Text shown below:

What “should not happen” is precisely what President-elect Trump has done: misstate facts and attack free speech. As the tape proves, the cast of Hamilton did not “harass” Mr. Pence. Nor was it “rude” him. To the contrary. Brandon Dixon urged audience restraint as he read the remarks. The only apology should come from Mr. Trump — for his twitter assault on the First Amendment.

As I said in my first Open-Letter to the President-elect: “We watch and wait for any sign of disquieting conduct matching the words that helped propel you into office. When you err, we will speak.”

The battle is joined.

OPEN LETTER #2 TO PRESIDENT-ELECT TRUMP: YOUR ELECTORAL COLLEGE RANT

Dear President-elect Trump,

Well, that was quick. Within 24 hours of my first open letter pledging to hold you accountable for missteps, you fired up another twitter storm. Your topic was the Electoral College. It’s easy to see why.

Hillary Clinton’s popular win by more than 1 million votes makes you only the fourth president in history to gain an Electoral College victory without support from at least a plurality of the people you will govern. In fact, tiny popular vote margins in three key states tipped the Electoral College balance in your favor: Michigan (12,000 out of almost 5 million votes cast), Wisconsin (27,000 out of 3 million), and Pennsylvania (68,000 out of 6 million).

I’m not a conspiracy theorist, but did you see the tweet from John Dean, former White House counsel to President Nixon?

“What happens when we discover that the Russians rigged just enough votes in Wisconsin, Ohio, North Carolina and Pennsylvania for Trump?” he wrote.

Don’t Believe Everything Newt Tells You

Now you’re turning to the Electoral College for help. But four years ago, you despised it.

On November 6, 2012, you tweeted: “The electoral college is a disaster for a democracy.”

Back then, you thought President Obama would lose the popular vote, but win in the Electoral College. You called for “a march on Washington” to “stop this travesty.” In tweets that you have since deleted, you even urged a “revolution.”

End of Text shown.
Data for review below:

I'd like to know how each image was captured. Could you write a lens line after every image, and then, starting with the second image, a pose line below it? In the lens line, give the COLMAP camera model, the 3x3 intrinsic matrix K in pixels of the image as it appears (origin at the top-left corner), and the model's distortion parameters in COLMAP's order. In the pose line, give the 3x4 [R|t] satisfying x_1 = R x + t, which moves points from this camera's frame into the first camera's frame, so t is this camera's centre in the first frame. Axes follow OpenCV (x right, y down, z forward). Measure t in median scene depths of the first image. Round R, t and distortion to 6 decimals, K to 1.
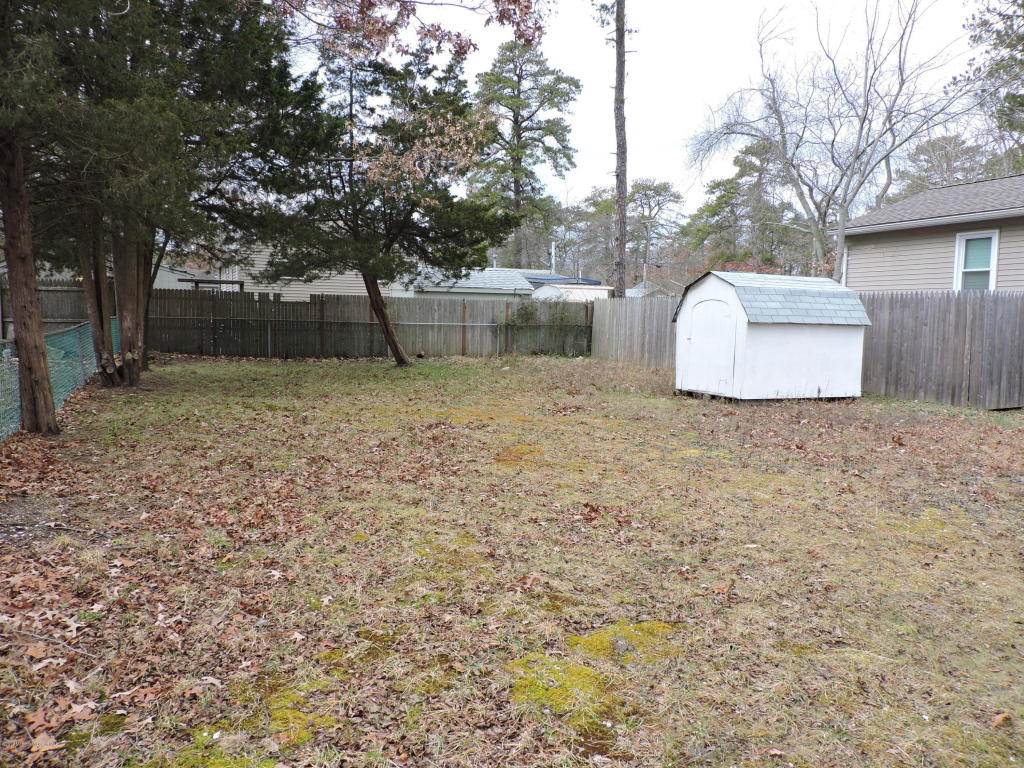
lens RADIAL K [[728.0, 0, 513.8], [0, 728.0, 378.1], [0, 0, 1]] dist [-0.009137, -0.000899]
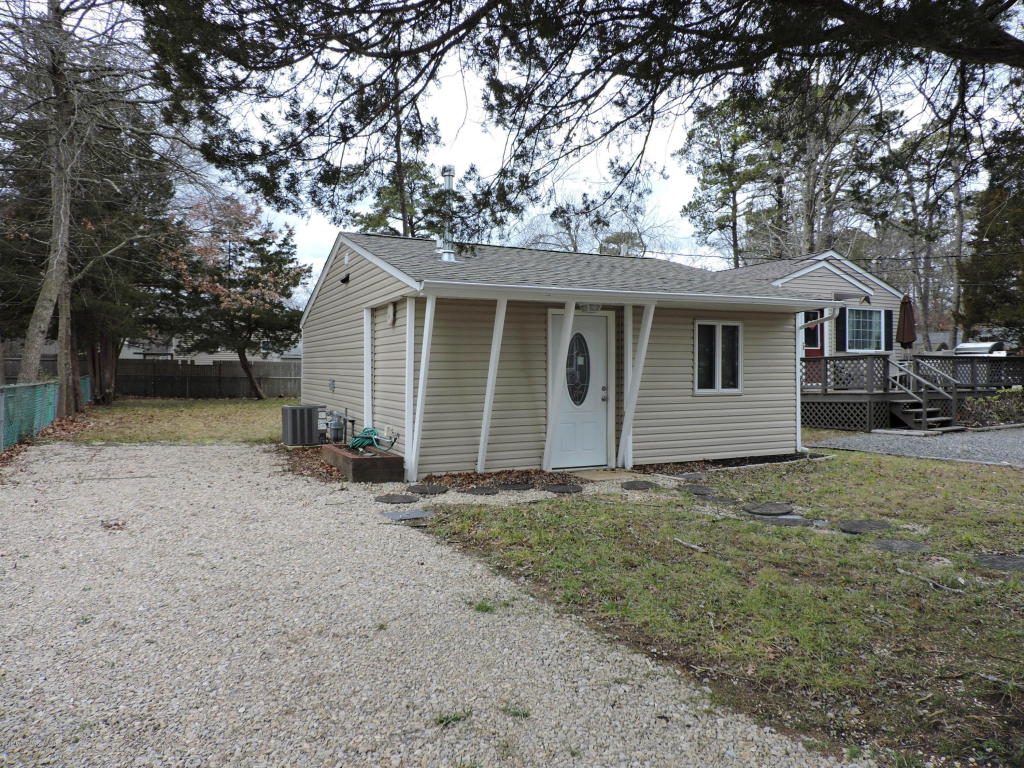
lens RADIAL K [[728.0, 0, 517.1], [0, 728.0, 383.8], [0, 0, 1]] dist [-0.009137, -0.000899]
pose [[0.999068, -0.010882, 0.041760, 0.358775], [0.013878, 0.997297, -0.072147, 0.071228], [-0.040862, 0.072659, 0.996519, -0.718692]]
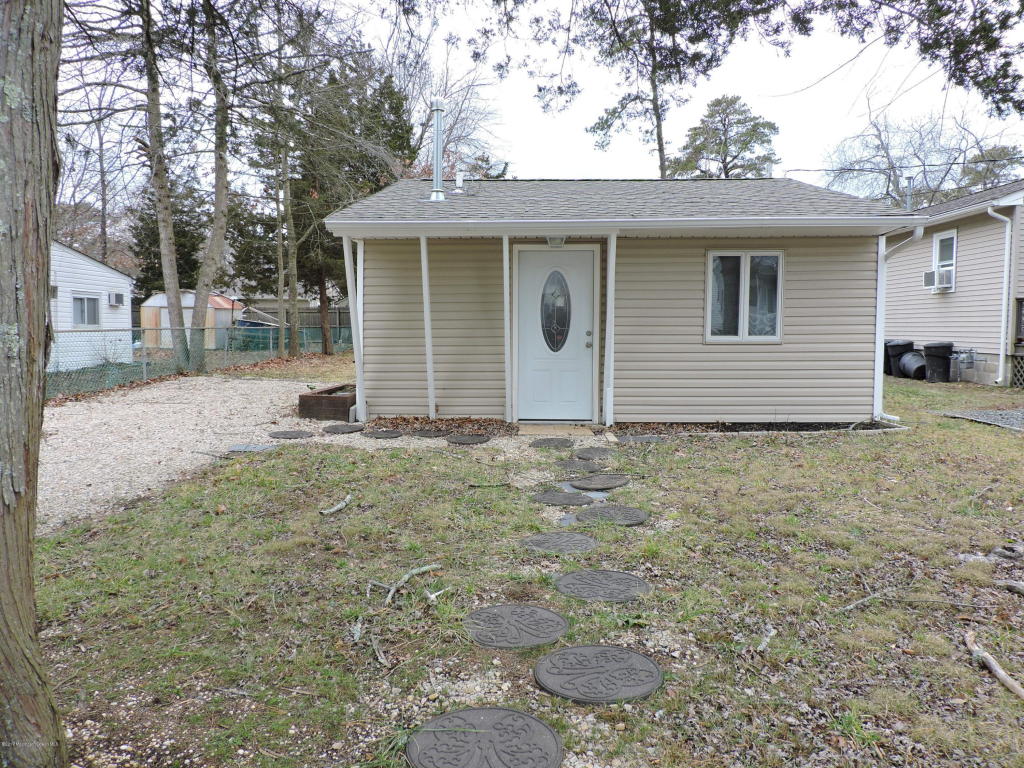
lens RADIAL K [[728.0, 0, 511.0], [0, 728.0, 382.8], [0, 0, 1]] dist [-0.009137, -0.000899]
pose [[0.896556, 0.027279, -0.442090, 0.616347], [-0.031254, 0.999510, -0.001708, 0.071359], [0.441827, 0.015348, 0.896969, -0.630776]]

End of Data for review.

Required tasks:
**1)** Reproduce the camera listing line for line, leaving out the pictures.
**2)** Extend the open letter about Trump's Electoral College tweets, picking up after its last sentence.
The text and the listing come from unrelated sources.

Replies:
**1)**
I'd like to know how each image was captured. Could you write a lens line after every image, and then, starting with the second image, a pose line below it? In the lens line, give the COLMAP camera model, the 3x3 intrinsic matrix K in pixels of the image as it appears (origin at the top-left corner), and the model's distortion parameters in COLMAP's order. In the pose line, give the 3x4 [R|t] satisfying x_1 = R x + t, which moves points from this camera's frame into the first camera's frame, so t is this camera's centre in the first frame. Axes follow OpenCV (x right, y down, z forward). Measure t in median scene depths of the first image. Round R, t and distortion to 6 decimals, K to 1.
lens RADIAL K [[728.0, 0, 513.8], [0, 728.0, 378.1], [0, 0, 1]] dist [-0.009137, -0.000899]
lens RADIAL K [[728.0, 0, 517.1], [0, 728.0, 383.8], [0, 0, 1]] dist [-0.009137, -0.000899]
pose [[0.999068, -0.010882, 0.041760, 0.358775], [0.013878, 0.997297, -0.072147, 0.071228], [-0.040862, 0.072659, 0.996519, -0.718692]]
lens RADIAL K [[728.0, 0, 511.0], [0, 728.0, 382.8], [0, 0, 1]] dist [-0.009137, -0.000899]
pose [[0.896556, 0.027279, -0.442090, 0.616347], [-0.031254, 0.999510, -0.001708, 0.071359], [0.441827, 0.015348, 0.896969, -0.630776]]

**2)**
Now you need the Electoral College to override the popular vote that you lost decisively. Throughout the media, critics are asking, “Is it time to eliminate the Electoral College?

At 5:30 am on November 15, 2016, you provided your new answer, starting with this: “If the election were based on total popular vote I would have campaigned in N.Y. Florida and California and won even bigger and more easily.”

Including Florida on that list projects panic. You spent more time there than in almost any other state. As for New York, it defies credulity to suggest that fellow New Yorkers don’t know you by now.

With respect to California, former House Speaker Newt Gingrich told CBS News’ John Dickerson that you would have picked up “at least 2 million votes,” if you’d campaigned there. No evidence supports that claim. Even so, it doesn’t answer the overriding point that yours is only the fourth election in American history where the popular and electoral vote diverged. (The others were George W. Bush in 2000, Benjamin Harrison in 1888, and Rutherford B. Hayes in 1876.)

But there’s a bigger trap in Speaker Gingrich’s argument that you have now echoed in a tweet. It reinforces the budding false narrative that you have a popular mandate. For the reasons explained in my first letter, you don’t.

Don’t Believe Everything You Read

Your second tweet at 5:30 am on November 15 was: “The Electoral College is actually genius in that it brings all states, including the smaller ones, into play. Campaigning is much different!”

Your tweet gives ammunition to those who focus on the speed with which you decry rules that appear to be working against you, only to embrace them when they turn in your favor. The Electoral College that you described as a “disaster for democracy” in 2012 is now “genius.” For your latest flip-flop, The Washington Post awarded you an “Upside-Down Pinocchio for an unacknowledged change in position.”

Perhaps the inspiration for your second tweet came from reading Dr. Larry Arnn’s Wall Street Journal op-ed that morning. He’s president of Hillside College and defends the Electoral College as “anything but outdated.” His conservative credentials include board membership on the Heritage Foundation and, in 1996, founding chairman of the California Civil Rights Initiative, which prohibited racial preferences in state hiring, contracting, and admissions. Stated simply, he’s one of your growing circle of new best friends.

Alexander Hamilton Is More Than A Hit Play

“Consider for a minute why the Electoral College was invented,” Dr. Arnn writes.

Characterizing your million-plus vote loss as a “whisker,” Dr. Arnn’s historical discussion ignores the most important source of contemporaneous insight into the origin and purpose of the Electoral College: Alexander Hamilton. Conservatives regularly cite The Federalist Papers in defending an originalist interpretation of the Constitution. (You’ve said that you want your Supreme Court nominee adhering to that approach.) In Federalist No. 68, Hamilton explained some of the concerns that led to creation of the Electoral College.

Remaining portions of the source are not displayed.